The file in question seems legit to me:

7789b003daaf / # ls -la /usr/lib/portage/python3.9/ebuild-ipc
-rwxr-xr-x 1 root root 608 Jun 13 21:26 /usr/lib/portage/python3.9/ebuild-ipc

7789b003daaf / # file /usr/lib/portage/python3.9/ebuild-ipc
/usr/lib/portage/python3.9/ebuild-ipc: Bourne-Again shell script, ASCII text executable

7789b003daaf / # cat /usr/lib/portage/python3.9/ebuild-ipc
#!/bin/bash
# Copyright 2010-2021 Gentoo Authors
# Distributed under the terms of the GNU General Public License v2

export __PORTAGE_HELPER_CWD=${PWD}

if [[ ${0##*/} == "ebuild-pyhelper" ]]; then
        echo "ebuild-pyhelper: must be called via symlink" &>2
        exit 1
fi

# Use safe cwd, avoiding unsafe import for bug #469338.
cd "${PORTAGE_PYM_PATH}" || exit 1
for path in "${PORTAGE_BIN_PATH}/${0##*/}"{.py,}; do
        if [[ -x "${path}" ]]; then
                PYTHONPATH=${PORTAGE_PYTHONPATH:-${PORTAGE_PYM_PATH}} \
                        exec "${PORTAGE_PYTHON:-/usr/bin/python}" "${path}" "$@"
        fi
done
echo "File not found: ${path}" >&2
exit 1

Replacing the line if [[ -x "${path}" ]]; then with if [[ -e "${path}" ]]; then seems to work around the issue, but only when running it in a container, not when using docker build.

Given the file, it looks like it could be a portage bug triggered only in specific situations like here, when not having a tty?

Anybody else facing that issue?

Thanks!

pgrandin commented 3 years ago

Digging a little bit, I found this commit : https://github.com/gentoo/portage/commit/cec73041df583bfd46e1fa9739286a74a2e85b18

Testing the last image from february I cannot reproduce the issue.

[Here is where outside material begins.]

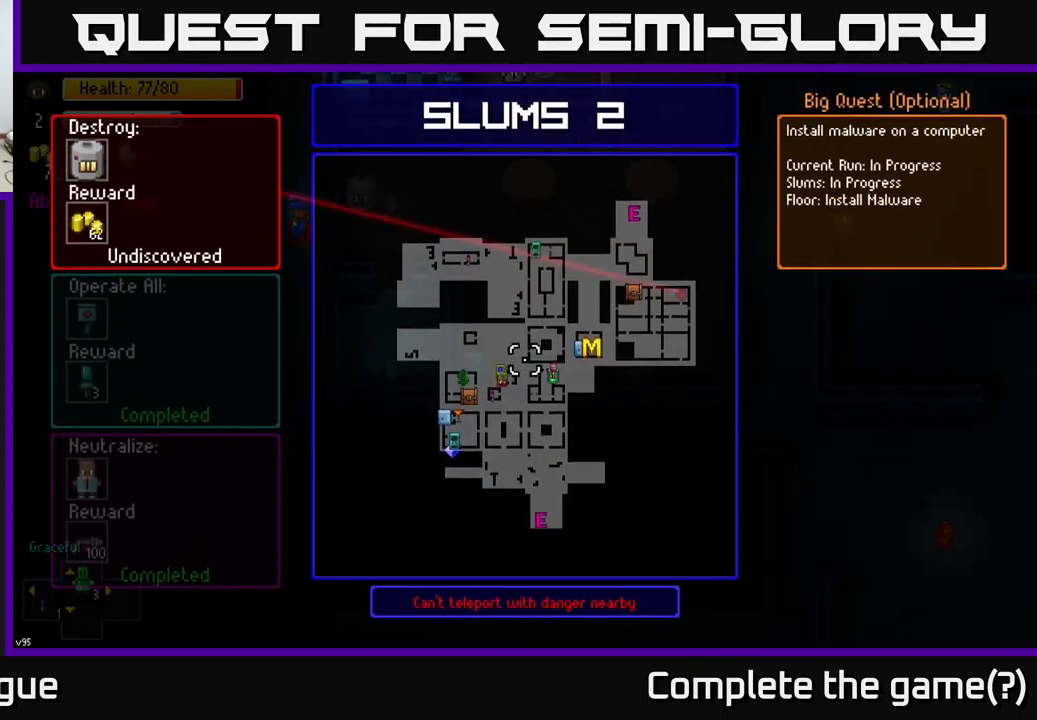
{"buttons": [], "left_stick": "center", "right_stick": "center", "events": [[67, "left_stick", "right"], [234, "left_stick", "down-left"], [484, "left_stick", "center"]]}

So I think that the above mentioned commit broke the stage3 images.

ultrabug commented 3 years ago

I guess this should be reported to the given developer, we on the container side have nothing to do with this right?

pgrandin commented 3 years ago

Well I think that it highlight a potentially missing test step. It looks to me like the images built since early March are unusable. Is anyone able to emerge stuff in recent images?

KSmanis commented 3 years ago

I do; I use these images downstream to package distcc: https://github.com/KSmanis/docker-gentoo-distcc

I am unfamiliar with ebuild-ipc however, so would you mind explaining why you have to COPY it in the image?

pgrandin commented 3 years ago

Thanks! The COPY thing was just a workaround. With images prior to the change I mentioned, I don't need it. To get images after this change to work I had to change the line I mentioned, but then it only works when using an interactive shell it seems.

pgrandin commented 3 years ago

@KSmanis i had a quick look at your repo, it looks like you are using latest, where i'm using the systemd variant. I've updated the title of this issue.

Update : still facing the issue with the following Dockerfile:

FROM gentoo/stage3:latest

ARG BUILD_DATE
LABEL org.label-schema.build-date=$BUILD_DATE

RUN emerge --sync
RUN FEATURES="-pid-sandbox" emerge -q dev-vcs/git eix app-misc/jq

Relevant image:

gentoo/stage3              latest              43cc50051fb9        18 hours ago        883MB
KSmanis commented 3 years ago

I successfully built the provided Dockerfile on two different Docker hosts: a (mostly stable) Gentoo host and an Ubuntu one (18.04 LTS). Could you try building the Dockerfile elsewhere? It could just be that you host (kernel) config is off.

KSmanis commented 3 years ago

Also, any further info on your setup would be useful, e.g., dockerd version, whether you build with buildkit/buildx, etc.

pgrandin commented 3 years ago

Thanks @KSmanis I think that you just solved my issue. My local dev machine was running app-emulation/docker-19.03.15. Bumping it to app-emulation/docker-20.10.7 seems to have fixed the issue. My images are built using CircleCI, and I was using the ubuntu-2004:202010-01 machine image, which ships with docker-19 as well. Bumping this one to ubuntu-2004:202104-01 which includes docker-20 seems to have fixed the issue.